Voltage enhancement in quantum well solar cells

Abstract

It is known that quantum well solar cells (QWSCs) can enhance short circuit current and power conversion efficiency in comparison with similar, conventional solar cells made from the quantum well (QW) barrier material alone. In this article we report measurements of the dark-current and open-circuit voltage (Voc) of a number of quantum well cells in three different lattice-matched material systems, namely, Al0.35Ga0.65As/GaAs, GaInP/GaAs, and InP/InGaAs. We also present the results obtained from comparable control cells without wells formed either from the material of the barriers or the well material alone.

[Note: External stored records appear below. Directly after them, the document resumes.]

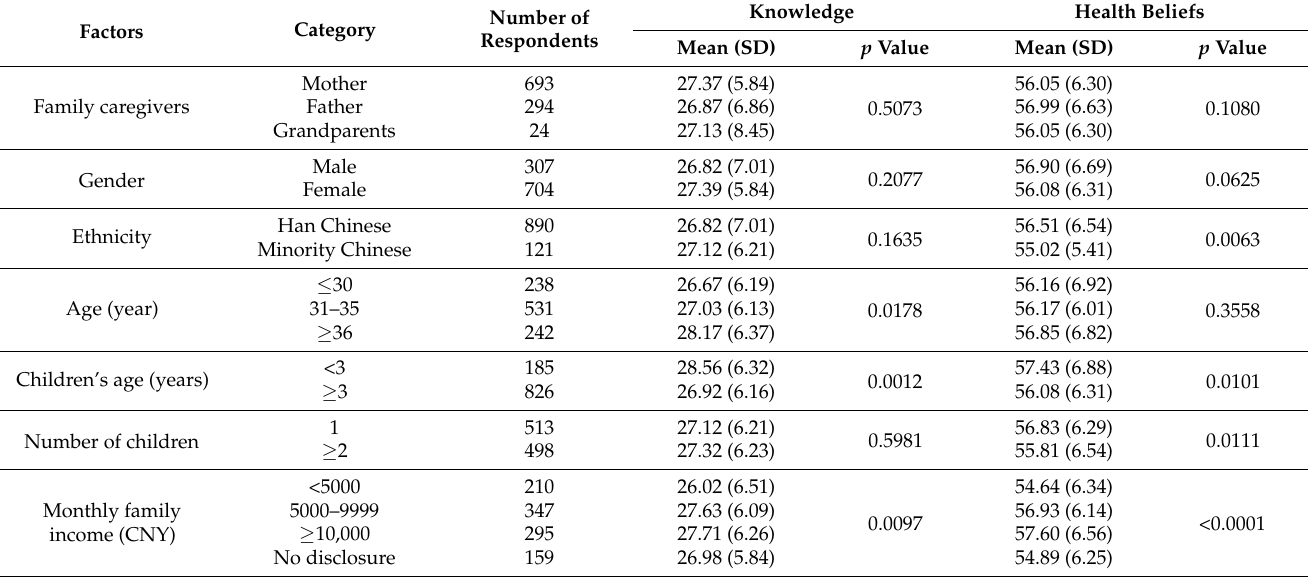
Figure 3. Responses to the health belief model (HBM) constructs. Overall, the mean score of knowledge was determined to be 27.22 (standard deviation, SD, 6.22) and the mean score of the health beliefs was 56.33 (SD, 6.43). The scores in both higher educational level, more history of communicable diseases in children, a higher uptake of MPSV/MPCV and four non-surrogate non-EPI vaccines, and was negatively associated with children’s age (each p < 0.05) (Table 3). Additionally, knowledge was significantly higher in the respondents of a senior age ( p = 0.0178), while the health beliefs were significantly higher in those who were Han Chinese ( p = 0.0063), had a single child ( p = 0.0111), and chose JEV ( p < 0.0001) (Table 3). Table 3. Scores of knowledge and health beliefs across the demographic groups, history of communi- cable diseases in children, and vaccine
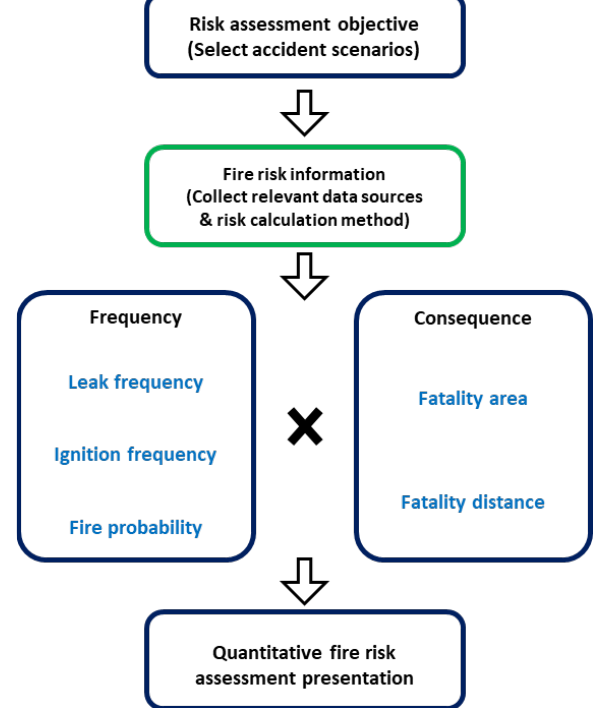
Figure 1. Quantitative fire risk assessment procedure.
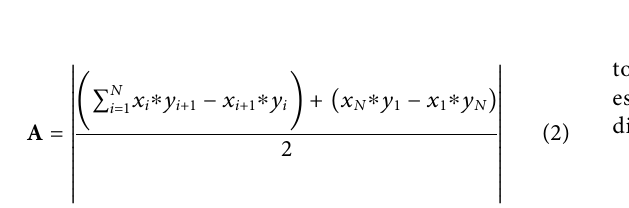
Frontiers in Robotics and AI |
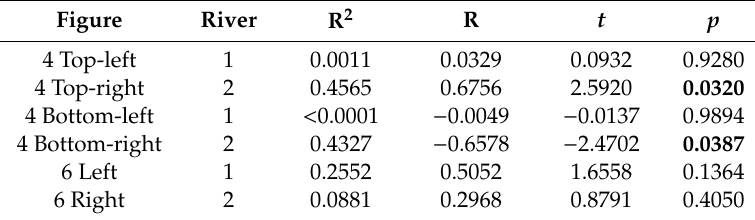
Table A3. Statistical analysis of correlation data (two-tailed t -test; null-hypothesis: no correlation; α = 0.05).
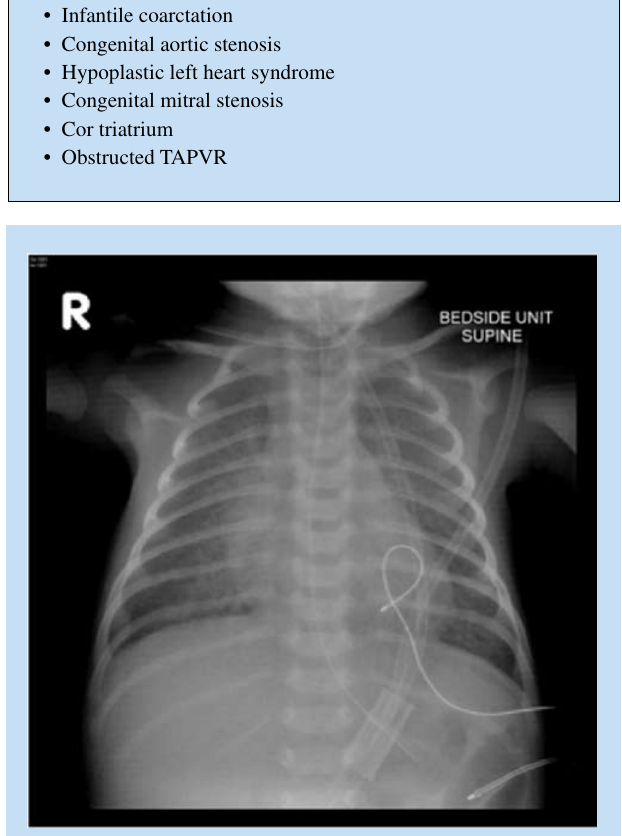
Fig. 1. Chest radiograph of the patient showing evidence of severe pulmonary venous congestion with a normal cardiothoracic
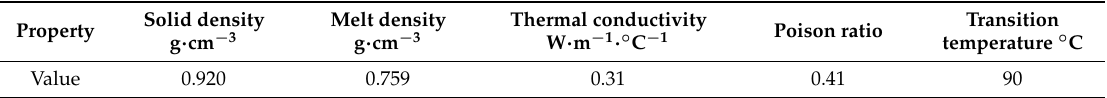
Figure 2. The geometry structure of the low-density polyethylene (LDPE) disk ( a ) and the finite element model ( b ): O is the location of the injecting gate, A, B and C are three monitor points, and OA, OB, and OC are 10.08, 29.40 and 46.34 mm, respectively. Table 2. Basic properties of LDPE.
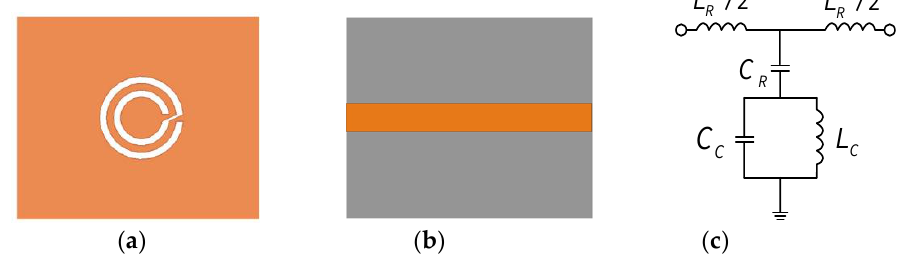
Figure 1. ( a ) Top view and ( b ) bottom view of the microwave sensor based on the Complementary Circular Spiral Resonator (CCSR); ( c ) Equivalent circuit of the sensor.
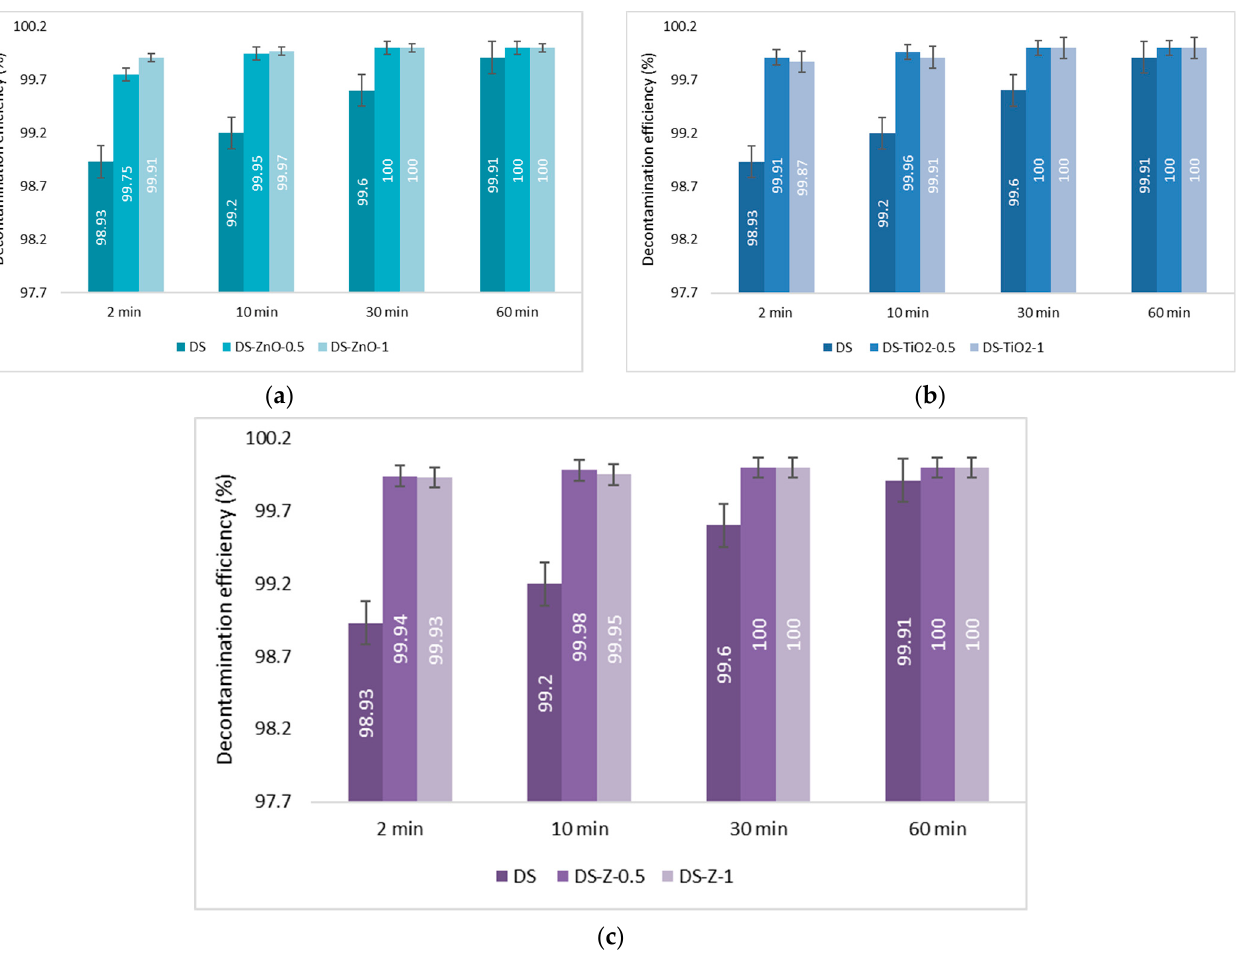
Figure 11. Decontamination degrees (%) of soman (GD) obtained for decontamination formulations containing: ( a ) ZnO, ( b ) TiO 2 , and ( c ) zeolite (detailed statistical data presented in Tables S9 and S10—Supplementary Material File).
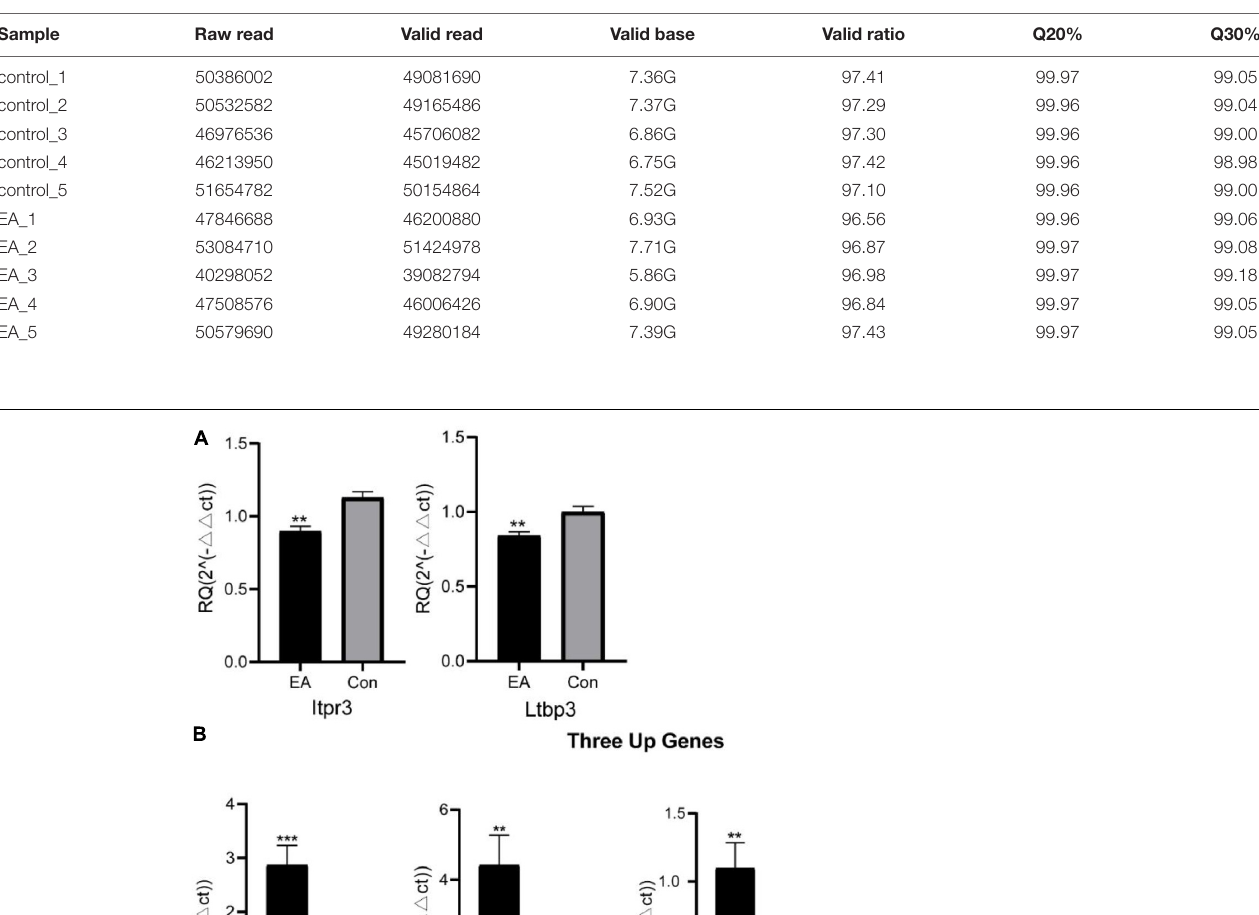
Frontiers in Neuroscience |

Our results clearly demonstrate in all three cases that, at fixed voltage, QWSC dark currents are systematically lower than would be expected from control cells with the same effective absorption edge. Measurements of Voc in a white-light source show that the open-circuit voltages of the QWSCs are higher than those of control cells formed from the well material. Furthermore, this enhancement is more than is expected from the shift in the absorption edge due to the effect of confinement in the wells. We discuss these results in the light of recent theoretical speculation about the upper limit to the efficiency of an ideal quantum well solar cell. We report on a 50 well QWSC with open-circuit voltage higher than the world record conventional cell formed from the well material, namely, GaAs.